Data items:

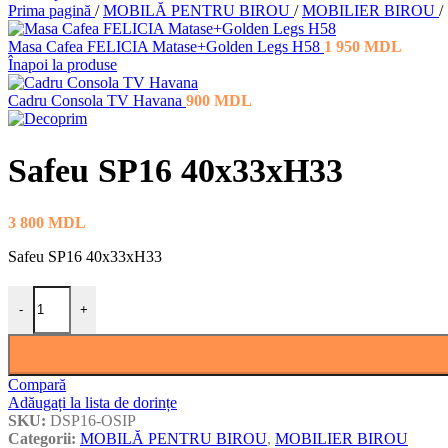
Prima pagină
/
MOBILĂ PENTRU BIROU
/
MOBILIER BIROU
/
Masa Cafea FELICIA Matase+Golden Legs H58
1 950
MDL
Înapoi la produse
Cadru Consola TV Havana
900
MDL
Safeu SP16 40x33xH33
3 800
MDL
Safeu SP16 40x33xH33
Cantitate Safeu SP16 40x33xH33
-
+
Compară
Adăugați la lista de dorințe
SKU:
DSP16-OSIP
Categorii:
MOBILĂ PENTRU BIROU
,
MOBILIER BIROU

> GOAL OF THE EXERCISE
Write the records out exactly once more, leaving off the pictures.

> WRITTEN SOLUTION
Prima pagină
/
MOBILĂ PENTRU BIROU
/
MOBILIER BIROU
/
Masa Cafea FELICIA Matase+Golden Legs H58
1 950
MDL
Înapoi la produse
Cadru Consola TV Havana
900
MDL
Safeu SP16 40x33xH33
3 800
MDL
Safeu SP16 40x33xH33
Cantitate Safeu SP16 40x33xH33
-
+
Compară
Adăugați la lista de dorințe
SKU:
DSP16-OSIP
Categorii:
MOBILĂ PENTRU BIROU
,
MOBILIER BIROU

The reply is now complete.